> _Task details_
Please transcribe exactly, and only, the lines of the data below between the line holding "Answer in list order." and the line holding "- tray <box>346,127,838,513</box>", inclusive.

> _Information_
============================================================
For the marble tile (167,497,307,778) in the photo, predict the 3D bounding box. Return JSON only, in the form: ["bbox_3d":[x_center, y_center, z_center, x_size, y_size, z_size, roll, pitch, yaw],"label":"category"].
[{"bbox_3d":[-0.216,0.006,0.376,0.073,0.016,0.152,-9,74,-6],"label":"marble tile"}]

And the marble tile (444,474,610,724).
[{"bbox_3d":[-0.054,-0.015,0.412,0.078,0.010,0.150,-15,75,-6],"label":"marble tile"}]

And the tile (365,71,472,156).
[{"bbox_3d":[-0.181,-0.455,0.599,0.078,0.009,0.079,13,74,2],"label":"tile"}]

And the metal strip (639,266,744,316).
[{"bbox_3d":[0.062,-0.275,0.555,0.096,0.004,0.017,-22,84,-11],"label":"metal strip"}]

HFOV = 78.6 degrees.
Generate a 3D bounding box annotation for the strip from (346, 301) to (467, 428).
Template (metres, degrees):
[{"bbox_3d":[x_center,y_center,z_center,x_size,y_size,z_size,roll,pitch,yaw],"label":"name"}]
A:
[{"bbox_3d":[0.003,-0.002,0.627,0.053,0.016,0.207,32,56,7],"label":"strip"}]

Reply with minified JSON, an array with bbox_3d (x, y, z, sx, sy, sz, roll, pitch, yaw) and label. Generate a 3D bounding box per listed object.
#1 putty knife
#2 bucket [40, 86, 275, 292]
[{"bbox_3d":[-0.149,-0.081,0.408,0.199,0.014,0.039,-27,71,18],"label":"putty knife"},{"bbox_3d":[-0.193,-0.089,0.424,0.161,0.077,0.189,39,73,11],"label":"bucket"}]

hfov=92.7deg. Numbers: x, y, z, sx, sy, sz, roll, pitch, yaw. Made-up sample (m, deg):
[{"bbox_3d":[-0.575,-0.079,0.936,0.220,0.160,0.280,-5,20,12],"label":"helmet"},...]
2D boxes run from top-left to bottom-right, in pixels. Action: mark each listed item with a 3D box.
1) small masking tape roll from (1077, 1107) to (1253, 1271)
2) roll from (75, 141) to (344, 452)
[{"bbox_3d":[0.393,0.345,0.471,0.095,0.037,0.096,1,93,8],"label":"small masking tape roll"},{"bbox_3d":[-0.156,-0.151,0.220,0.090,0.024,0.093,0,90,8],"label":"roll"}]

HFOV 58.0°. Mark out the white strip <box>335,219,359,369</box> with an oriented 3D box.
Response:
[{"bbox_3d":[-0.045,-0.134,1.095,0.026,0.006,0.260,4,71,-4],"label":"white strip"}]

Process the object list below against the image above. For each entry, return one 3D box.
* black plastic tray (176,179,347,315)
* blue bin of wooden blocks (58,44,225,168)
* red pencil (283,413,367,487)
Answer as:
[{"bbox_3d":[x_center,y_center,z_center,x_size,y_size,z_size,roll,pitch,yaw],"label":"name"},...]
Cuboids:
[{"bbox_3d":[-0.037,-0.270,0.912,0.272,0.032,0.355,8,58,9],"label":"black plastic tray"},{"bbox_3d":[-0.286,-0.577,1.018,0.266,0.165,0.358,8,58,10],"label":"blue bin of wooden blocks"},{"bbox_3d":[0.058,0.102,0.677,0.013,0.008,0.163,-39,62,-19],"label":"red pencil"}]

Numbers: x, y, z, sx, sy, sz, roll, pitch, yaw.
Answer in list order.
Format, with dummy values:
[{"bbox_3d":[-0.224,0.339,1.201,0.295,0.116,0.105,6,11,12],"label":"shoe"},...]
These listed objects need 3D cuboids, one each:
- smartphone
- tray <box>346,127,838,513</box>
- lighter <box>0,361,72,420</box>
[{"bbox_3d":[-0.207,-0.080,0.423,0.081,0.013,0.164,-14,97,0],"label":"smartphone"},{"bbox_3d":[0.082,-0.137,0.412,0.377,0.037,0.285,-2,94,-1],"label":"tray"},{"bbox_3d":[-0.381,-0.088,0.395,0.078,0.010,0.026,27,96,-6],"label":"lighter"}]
============================================================
> _Solution for this problem_
Answer in list order.
Format, with dummy values:
[{"bbox_3d":[-0.224,0.339,1.201,0.295,0.116,0.105,6,11,12],"label":"shoe"},...]
These listed objects need 3D cuboids, one each:
- smartphone
- tray <box>346,127,838,513</box>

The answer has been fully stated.